1. ## Another function

Find the range of each function . For any function that is not one to one , give two distinct values of x which have the same image .

(1) $\displaystyle f(x)=sin x$ , x are real numbers

(2) $\displaystyle g(x)=\sqrt{x}+\sqrt{1+x}$ , $\displaystyle o\geq x \geq1$ ,

(3) $\displaystyle h(x)=In{x}$ , $\displaystyle x>0$

the range for sine function is [-1,1]

but for the rest , i am not really sure .

2. ## Range of function

Hello thereddevils
Originally Posted by thereddevils
Find the range of each function . For any function that is not one to one , give two distinct values of x which have the same image .

(1) $\displaystyle f(x)=sin x$ , x are real numbers

(2) $\displaystyle g(x)=\sqrt{x}+\sqrt{1+x}$ , $\displaystyle o\geq x \geq1$ ,

(3) $\displaystyle h(x)=In{x}$ , $\displaystyle x>0$

the range for sine function is [-1,1]

but for the rest , i am not really sure .
(1) $\displaystyle f$ is not one-to-one; e.g. $\displaystyle f(0) = f(\pi)$

(2) I presume you mean $\displaystyle 0\le x\le 1$, in which case, since $\displaystyle g$ is an increasing function for $\displaystyle x \ge 0$, the range is $\displaystyle [1, 1+\sqrt{2}]$; and $\displaystyle g$ is one-to-one.

(3) The function $\displaystyle \text{ln}x$, for $\displaystyle x > 0$, has the whole of $\displaystyle \mathbb{R}$ as its range. And it is also one-to-one.

3. Originally Posted by thereddevils
Find the range of each function . For any function that is not one to one , give two distinct values of x which have the same image .

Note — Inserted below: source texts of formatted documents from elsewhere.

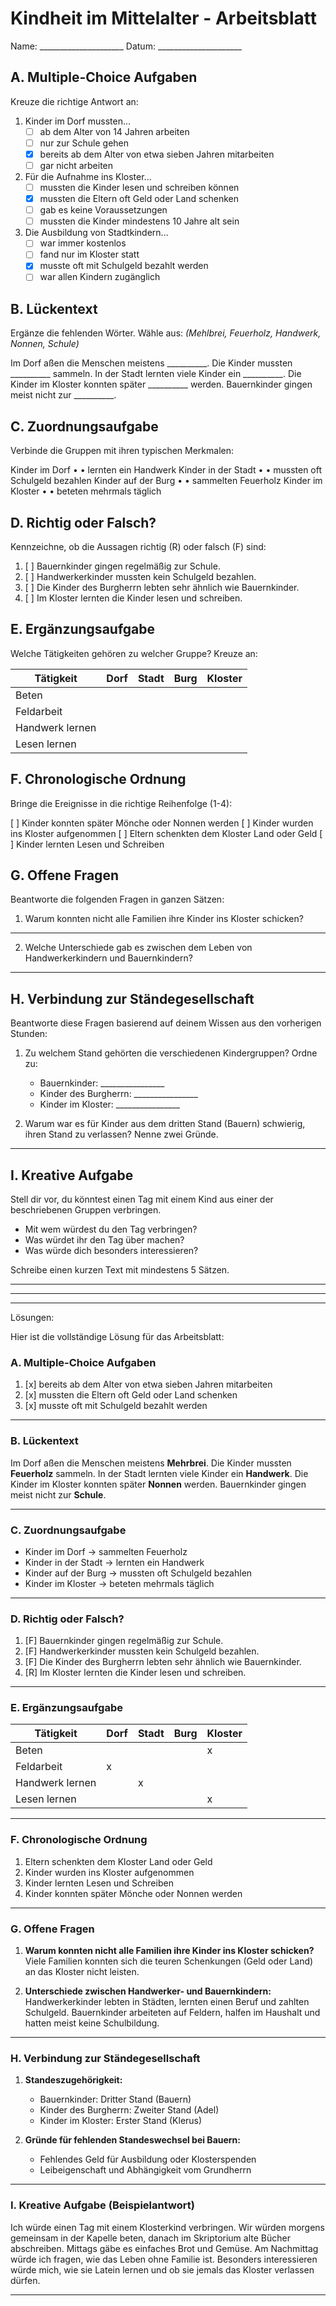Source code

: # Kindheit im Mittelalter - Arbeitsblatt

Name: _____________________ Datum: _____________________

## A. Multiple-Choice Aufgaben
Kreuze die richtige Antwort an:

1. Kinder im Dorf mussten...
   - [ ] ab dem Alter von 14 Jahren arbeiten
   - [ ] nur zur Schule gehen
   - [x] bereits ab dem Alter von etwa sieben Jahren mitarbeiten
   - [ ] gar nicht arbeiten

2. Für die Aufnahme ins Kloster...
   - [ ] mussten die Kinder lesen und schreiben können
   - [x] mussten die Eltern oft Geld oder Land schenken
   - [ ] gab es keine Voraussetzungen
   - [ ] mussten die Kinder mindestens 10 Jahre alt sein

3. Die Ausbildung von Stadtkindern...
   - [ ] war immer kostenlos
   - [ ] fand nur im Kloster statt
   - [x] musste oft mit Schulgeld bezahlt werden
   - [ ] war allen Kindern zugänglich

## B. Lückentext
Ergänze die fehlenden Wörter. Wähle aus:
*(Mehlbrei, Feuerholz, Handwerk, Nonnen, Schule)*

Im Dorf aßen die Menschen meistens __________. Die Kinder mussten __________ sammeln. In der Stadt lernten viele Kinder ein __________. Die Kinder im Kloster konnten später __________ werden. Bauernkinder gingen meist nicht zur __________.

## C. Zuordnungsaufgabe
Verbinde die Gruppen mit ihren typischen Merkmalen:

Kinder im Dorf               • • lernten ein Handwerk
Kinder in der Stadt          • • mussten oft Schulgeld bezahlen
Kinder auf der Burg         • • sammelten Feuerholz
Kinder im Kloster           • • beteten mehrmals täglich

## D. Richtig oder Falsch?
Kennzeichne, ob die Aussagen richtig (R) oder falsch (F) sind:

1. [ ] Bauernkinder gingen regelmäßig zur Schule.
2. [ ] Handwerkerkinder mussten kein Schulgeld bezahlen.
3. [ ] Die Kinder des Burgherrn lebten sehr ähnlich wie Bauernkinder.
4. [ ] Im Kloster lernten die Kinder lesen und schreiben.

## E. Ergänzungsaufgabe
Welche Tätigkeiten gehören zu welcher Gruppe? Kreuze an:

| Tätigkeit          | Dorf | Stadt | Burg | Kloster |
|-------------------|------|-------|------|---------|
| Beten            |      |       |      |         |
| Feldarbeit       |      |       |      |         |
| Handwerk lernen  |      |       |      |         |
| Lesen lernen     |      |       |      |         |

## F. Chronologische Ordnung
Bringe die Ereignisse in die richtige Reihenfolge (1-4):

[ ] Kinder konnten später Mönche oder Nonnen werden
[ ] Kinder wurden ins Kloster aufgenommen
[ ] Eltern schenkten dem Kloster Land oder Geld
[ ] Kinder lernten Lesen und Schreiben

## G. Offene Fragen
Beantworte die folgenden Fragen in ganzen Sätzen:

1. Warum konnten nicht alle Familien ihre Kinder ins Kloster schicken?
_______________________________________________________________

2. Welche Unterschiede gab es zwischen dem Leben von Handwerkerkindern und Bauernkindern?
_______________________________________________________________

## H. Verbindung zur Ständegesellschaft
Beantworte diese Fragen basierend auf deinem Wissen aus den vorherigen Stunden:

1. Zu welchem Stand gehörten die verschiedenen Kindergruppen? Ordne zu:
   - Bauernkinder: ________________
   - Kinder des Burgherrn: ________________
   - Kinder im Kloster: ________________

2. Warum war es für Kinder aus dem dritten Stand (Bauern) schwierig, ihren Stand zu verlassen? Nenne zwei Gründe.
_______________________________________________________________

## I. Kreative Aufgabe
Stell dir vor, du könntest einen Tag mit einem Kind aus einer der beschriebenen Gruppen verbringen. 
- Mit wem würdest du den Tag verbringen? 
- Was würdet ihr den Tag über machen?
- Was würde dich besonders interessieren?

Schreibe einen kurzen Text mit mindestens 5 Sätzen.

_______________________________________________________________
_______________________________________________________________
_______________________________________________________________


Lösungen:

Hier ist die vollständige Lösung für das Arbeitsblatt:

### A. Multiple-Choice Aufgaben  
1. [x] bereits ab dem Alter von etwa sieben Jahren mitarbeiten  
2. [x] mussten die Eltern oft Geld oder Land schenken  
3. [x] musste oft mit Schulgeld bezahlt werden  

---

### B. Lückentext  
Im Dorf aßen die Menschen meistens **Mehrbrei**. Die Kinder mussten **Feuerholz** sammeln. In der Stadt lernten viele Kinder ein **Handwerk**. Die Kinder im Kloster konnten später **Nonnen** werden. Bauernkinder gingen meist nicht zur **Schule**.

---

### C. Zuordnungsaufgabe  
- Kinder im Dorf → sammelten Feuerholz  
- Kinder in der Stadt → lernten ein Handwerk  
- Kinder auf der Burg → mussten oft Schulgeld bezahlen  
- Kinder im Kloster → beteten mehrmals täglich  

---

### D. Richtig oder Falsch?  
1. [F] Bauernkinder gingen regelmäßig zur Schule.  
2. [F] Handwerkerkinder mussten kein Schulgeld bezahlen.  
3. [F] Die Kinder des Burgherrn lebten sehr ähnlich wie Bauernkinder.  
4. [R] Im Kloster lernten die Kinder lesen und schreiben.  

---

### E. Ergänzungsaufgabe  
| Tätigkeit          | Dorf | Stadt | Burg | Kloster |
|-------------------|------|-------|------|---------|
| Beten            |      |       |      |    x    |
| Feldarbeit       |   x  |       |      |         |
| Handwerk lernen  |      |   x   |      |         |
| Lesen lernen     |      |       |      |    x    |

---

### F. Chronologische Ordnung  
1. Eltern schenkten dem Kloster Land oder Geld  
2. Kinder wurden ins Kloster aufgenommen  
3. Kinder lernten Lesen und Schreiben  
4. Kinder konnten später Mönche oder Nonnen werden  

---

### G. Offene Fragen  
1. **Warum konnten nicht alle Familien ihre Kinder ins Kloster schicken?**  
   Viele Familien konnten sich die teuren Schenkungen (Geld oder Land) an das Kloster nicht leisten.  

2. **Unterschiede zwischen Handwerker- und Bauernkindern:**  
   Handwerkerkinder lebten in Städten, lernten einen Beruf und zahlten Schulgeld. Bauernkinder arbeiteten auf Feldern, halfen im Haushalt und hatten meist keine Schulbildung.  

---

### H. Verbindung zur Ständegesellschaft  
1. **Standeszugehörigkeit:**  
   - Bauernkinder: Dritter Stand (Bauern)  
   - Kinder des Burgherrn: Zweiter Stand (Adel)  
   - Kinder im Kloster: Erster Stand (Klerus)  

2. **Gründe für fehlenden Standeswechsel bei Bauern:**  
   - Fehlendes Geld für Ausbildung oder Klosterspenden  
   - Leibeigenschaft und Abhängigkeit vom Grundherrn  

---

### I. Kreative Aufgabe (Beispielantwort)  
Ich würde einen Tag mit einem Klosterkind verbringen. Wir würden morgens gemeinsam in der Kapelle beten, danach im Skriptorium alte Bücher abschreiben. Mittags gäbe es einfaches Brot und Gemüse. Am Nachmittag würde ich fragen, wie das Leben ohne Familie ist. Besonders interessieren würde mich, wie sie Latein lernen und ob sie jemals das Kloster verlassen dürfen.  

---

(1) $\displaystyle f(x)=sin x$ , x are real numbers

(2) $\displaystyle g(x)=\sqrt{x}+\sqrt{1+x}$ , $\displaystyle o\geq x \geq1$ ,

(3) $\displaystyle h(x)=In{x}$ , $\displaystyle x>0$

the range for sine function is [-1,1]

but for the rest , i am not really sure .
(1) You know that sin x is periodic with period $\displaystyle 2\pi$. That should give you an easy answer.
(2) This is a little harder because this is one to one. I would show that by arguing that the derivative is always positive and so the function is increasing but I don't know what methods you have available.
(3) I don't recognise "In(x)". Do you mean the natural logarighm? That is ln(x)- "logarithm" starts with a "l" not "I"! If so, same comments as in (2) apply.

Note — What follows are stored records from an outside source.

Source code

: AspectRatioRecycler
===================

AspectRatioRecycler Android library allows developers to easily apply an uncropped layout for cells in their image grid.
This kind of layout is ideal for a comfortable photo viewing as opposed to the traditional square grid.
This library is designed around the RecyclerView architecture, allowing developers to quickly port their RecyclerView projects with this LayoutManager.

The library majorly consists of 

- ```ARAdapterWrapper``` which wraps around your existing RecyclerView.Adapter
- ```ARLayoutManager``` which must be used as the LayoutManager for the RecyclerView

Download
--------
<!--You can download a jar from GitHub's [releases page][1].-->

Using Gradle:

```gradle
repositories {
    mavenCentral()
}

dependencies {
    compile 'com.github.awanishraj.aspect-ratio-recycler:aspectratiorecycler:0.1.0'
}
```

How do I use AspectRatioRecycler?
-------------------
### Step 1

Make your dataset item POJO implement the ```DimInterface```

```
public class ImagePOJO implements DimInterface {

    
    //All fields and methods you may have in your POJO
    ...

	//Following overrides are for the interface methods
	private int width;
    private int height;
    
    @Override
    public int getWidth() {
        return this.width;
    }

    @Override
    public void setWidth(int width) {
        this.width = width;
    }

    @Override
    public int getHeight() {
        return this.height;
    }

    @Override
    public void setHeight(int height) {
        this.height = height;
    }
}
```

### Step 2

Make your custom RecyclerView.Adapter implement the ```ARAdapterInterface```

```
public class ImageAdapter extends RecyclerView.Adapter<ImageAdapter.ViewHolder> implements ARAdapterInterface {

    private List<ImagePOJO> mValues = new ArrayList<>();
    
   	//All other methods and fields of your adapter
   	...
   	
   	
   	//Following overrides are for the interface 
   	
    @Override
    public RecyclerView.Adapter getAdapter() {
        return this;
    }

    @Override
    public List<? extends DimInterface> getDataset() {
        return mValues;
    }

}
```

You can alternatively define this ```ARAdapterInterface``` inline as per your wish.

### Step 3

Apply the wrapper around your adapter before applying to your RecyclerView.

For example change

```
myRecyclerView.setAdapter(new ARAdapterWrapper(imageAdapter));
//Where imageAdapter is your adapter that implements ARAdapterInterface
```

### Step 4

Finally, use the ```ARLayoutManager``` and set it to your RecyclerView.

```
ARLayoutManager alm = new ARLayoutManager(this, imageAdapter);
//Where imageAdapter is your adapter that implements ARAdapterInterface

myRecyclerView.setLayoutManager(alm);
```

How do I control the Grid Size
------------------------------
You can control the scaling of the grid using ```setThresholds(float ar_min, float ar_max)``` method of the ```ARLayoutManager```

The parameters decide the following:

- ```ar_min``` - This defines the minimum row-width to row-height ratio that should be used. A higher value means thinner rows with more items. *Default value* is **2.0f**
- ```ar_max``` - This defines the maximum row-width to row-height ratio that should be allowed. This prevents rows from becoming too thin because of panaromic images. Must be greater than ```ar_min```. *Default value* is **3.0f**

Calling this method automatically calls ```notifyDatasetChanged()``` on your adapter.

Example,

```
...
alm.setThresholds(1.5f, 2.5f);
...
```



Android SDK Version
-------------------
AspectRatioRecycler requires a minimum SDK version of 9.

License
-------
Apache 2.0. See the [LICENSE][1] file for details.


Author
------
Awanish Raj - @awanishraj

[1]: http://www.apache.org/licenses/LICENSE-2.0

Hello thereddevils(1) $\displaystyle f$ is not one-to-one; e.g. $\displaystyle f(0) = f(\pi)$

(2) I presume you mean $\displaystyle 0\le x\le 1$, in which case, since $\displaystyle g$ is an increasing function for $\displaystyle x \ge 0$, the range is $\displaystyle [1, 1+\sqrt{2}]$; and $\displaystyle g$ is one-to-one.

(3) The function $\displaystyle \text{ln}x$, for $\displaystyle x > 0$, has the whole of $\displaystyle \mathbb{R}$ as its range. And it is also one-to-one.

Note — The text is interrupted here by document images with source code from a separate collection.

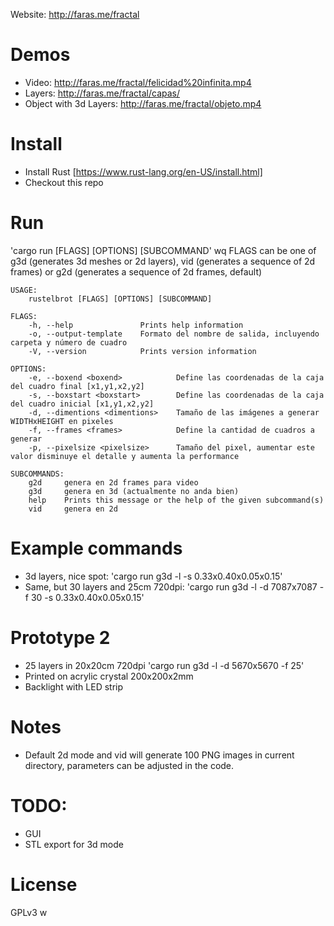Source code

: Website: http://faras.me/fractal

# Demos
* Video: http://faras.me/fractal/felicidad%20infinita.mp4
* Layers: http://faras.me/fractal/capas/
* Object with 3d Layers: http://faras.me/fractal/objeto.mp4


# Install
* Install Rust [https://www.rust-lang.org/en-US/install.html]
* Checkout this repo

# Run
'cargo run [FLAGS] [OPTIONS] [SUBCOMMAND'
wq
FLAGS can be one of g3d (generates 3d meshes or 2d layers), vid (generates a sequence of 2d frames) or g2d (generates a sequence of 2d frames, default)

```
USAGE:
    rustelbrot [FLAGS] [OPTIONS] [SUBCOMMAND]

FLAGS:
    -h, --help               Prints help information
    -o, --output-template    Formato del nombre de salida, incluyendo carpeta y número de cuadro
    -V, --version            Prints version information

OPTIONS:
    -e, --boxend <boxend>            Define las coordenadas de la caja del cuadro final [x1,y1,x2,y2]
    -s, --boxstart <boxstart>        Define las coordenadas de la caja del cuadro inicial [x1,y1,x2,y2]
    -d, --dimentions <dimentions>    Tamaño de las imágenes a generar WIDTHxHEIGHT en pixeles
    -f, --frames <frames>            Define la cantidad de cuadros a generar
    -p, --pixelsize <pixelsize>      Tamaño del pixel, aumentar este valor disminuye el detalle y aumenta la performance

SUBCOMMANDS:
    g2d     genera en 2d frames para video
    g3d     genera en 3d (actualmente no anda bien)
    help    Prints this message or the help of the given subcommand(s)
    vid     genera en 2d
```


# Example commands
* 3d layers, nice spot: 'cargo run g3d -l -s 0.33x0.40x0.05x0.15'
* Same, but 30 layers and 25cm 720dpi: 'cargo run g3d -l -d 7087x7087 -f 30  -s 0.33x0.40x0.05x0.15'

# Prototype 2
* 25 layers in 20x20cm 720dpi 'cargo run g3d -l -d 5670x5670 -f 25'
* Printed on acrylic crystal 200x200x2mm
* Backlight with LED strip

# Notes
* Default 2d mode and vid will generate 100 PNG images in current directory, parameters can be adjusted in the code.

# TODO:
- GUI
- STL export for 3d mode

# License
GPLv3
w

Thanks once again . For (2) If the function is one to one , does it mean that the function will be one to one ?

5. Originally Posted by HallsofIvy
(1) You know that sin x is periodic with period $\displaystyle 2\pi$. That should give you an easy answer.
(2) This is a little harder because this is one to one. I would show that by arguing that the derivative is always positive and so the function is increasing but I don't know what methods you have available.
(3) I don't recognise "In(x)". Do you mean the natural logarighm? That is ln(x)- "logarithm" starts with a "l" not "I"! If so, same comments as in (2) apply.

For (2) , i made a typo , Grandad has corrected it .

For (3) , yes it is a natural log . sorry for that mistake , ln

Thanks for pointing out .

6. Hello thereddevils
Originally Posted by thereddevils
Thanks once again . For (2) If the function is one to one , does it mean that the function will be one to one ?
Sorry, I don't understand!

Hello thereddevilsSorry, I don't understand!

Yes, providing it's a strictly increasing function - in other words, it doesn't have any sections where the gradient is zero. This is true of the function $\displaystyle g(x)$.